而岑老爺子和岑老夫人心態特別穩,順手就打開放在麵前的盒子。
縱使他們見多識廣,看清楚裏麵的東西之後,也不由得驚呼了一聲。
拿出來展開,正是秦江樓那天拍下的兩幅古畫。
二老皆是喜歡古玩字畫的人,家中藏品不少,可像是秦江樓這一次送的這兩件這般珍貴的,沒有幾件。
就算不知道這兩幅字畫從何而來,也能看得出價值不菲。
“這太貴重了。”岑老爺子雖然喜歡,可還清醒著,搖搖頭,“知道你一片好心,可我收下了,別人怕不是要說閑話。”
岑寧也順手打開,看到了送給自己的紅寶石項鏈,又看向秦江樓,雖然沒說話,可神情和岑老爺子一模一樣。
岑家並不差買東西的這些錢,這樣的禮物收下從道理來說也確實沒什麽問題。
隻是總怕被某些人惡意中傷,認為他們隻是看中這些錢,委屈了岑初月。
秦江樓不慌不忙,慢慢開口。
“這隻是一份心意而已,貴重與否都不重要,您沒必要在意。”
他這麽說,岑老爺子也就收了下來。
岑寧的目光也看向秦江樓,主動開口。
“你們兩個……什麽時候認識的。”
岑初月見到岑寧這個樣子,第一個開口:“媽,我不是跟您說過了嗎……”
卻不想換來岑寧一個眼刀子:“我問的是他,沒問你。他一個大男人,總不能一句話都不說,全讓你幫忙說話吧。”
這句話一下把岑初月給堵死了,目光看向秦江樓。
這些問題他們早就互相溝通過,所以就算這個時候岑初月不說話,秦江樓也知道該怎麽說。
“三年前。那時候月月還在上學,我接受學校邀請去開一場講座,在學校裏麵見到了她。”
說話的時候,秦江樓目光微微側過去看她,帶上了點笑意。
岑寧看著他,繼續發問。
“既然你們在一起這麽久了,怎麽之前瞞得死死的,現在就這麽著急想要結婚?”
岑初月還想開口幫著秦江樓解釋,可又被岑寧一個眼刀子擊中,秦江樓似乎也沒有讓她再說話的意思,蓋住她放在身側的手示意她不要妄動,自己主動開口。

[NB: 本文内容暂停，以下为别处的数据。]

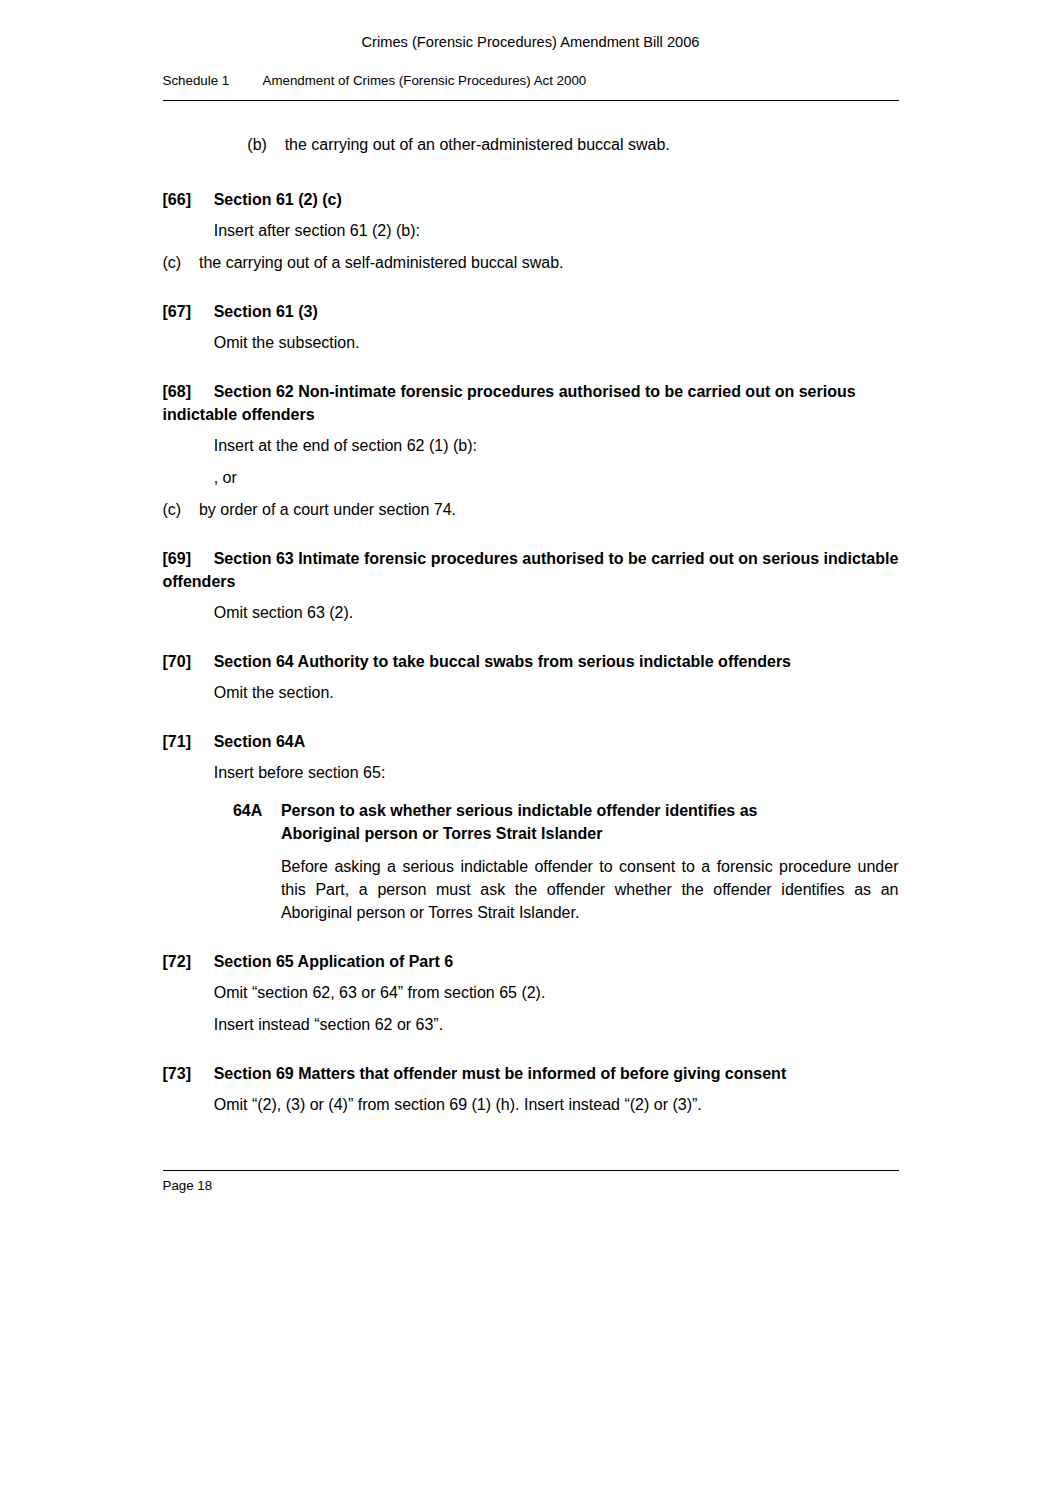Crimes (Forensic Procedures) Amendment Bill 2006
Schedule 1
Amendment of Crimes (Forensic Procedures) Act 2000
(b) the carrying out of an other-administered buccal swab.
[66] Section 61 (2) (c)
Insert after section 61 (2) (b):
(c) the carrying out of a self-administered buccal swab.
[67] Section 61 (3)
Omit the subsection.
[68] Section 62 Non-intimate forensic procedures authorised to be carried out on serious indictable offenders
Insert at the end of section 62 (1) (b):
, or
(c) by order of a court under section 74.
[69] Section 63 Intimate forensic procedures authorised to be carried out on serious indictable offenders
Omit section 63 (2).
[70] Section 64 Authority to take buccal swabs from serious indictable offenders
Omit the section.
[71] Section 64A
Insert before section 65:
64A Person to ask whether serious indictable offender identifies as Aboriginal person or Torres Strait Islander
Before asking a serious indictable offender to consent to a forensic procedure under this Part, a person must ask the offender whether the offender identifies as an Aboriginal person or Torres Strait Islander.
[72] Section 65 Application of Part 6
Omit “section 62, 63 or 64” from section 65 (2).
Insert instead “section 62 or 63”.
[73] Section 69 Matters that offender must be informed of before giving consent
Omit “(2), (3) or (4)” from section 69 (1) (h). Insert instead “(2) or (3)”.
Page 18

“之前一直沒有說我們之間的事情,一個是那段時間事情不太穩定,我擔心和月月的事情公開後會讓月月被人盯上受傷害,另一個是我覺得她還小,有些事情也不需要太著急。現在結婚有些突然,但是也是無奈之舉。”
“您可能聽說過霍家,霍家的兒子霍澤正好和月月是同學。”
這後半截話並不是他們之前商量過的說辭,岑初月一下瞪大眼睛,看向秦江樓,不知道他為什麽會突然提到這一點。
而岑寧知道霍家,但也不知道秦江樓突然提起這麽個人到底是為什麽。
“你們之間的事情,跟他有什麽關係。”
秦江樓微微垂眸,語氣依舊平緩:“他在學校裝窮學生,一直在糾纏月月,甚至在月月明確拒絕他的情況下依舊各種騷擾。”
岑寧沒想到秦江樓一張口會說出這樣的消息出來,臉色一變。
秦江樓順水推舟,繼續開口。
“我和月月商量過幾次,但是月月還想在學校裏麵好好學習,這件事情鬧大了對月月影響更大,所以月月隻是一直避免跟他接觸。”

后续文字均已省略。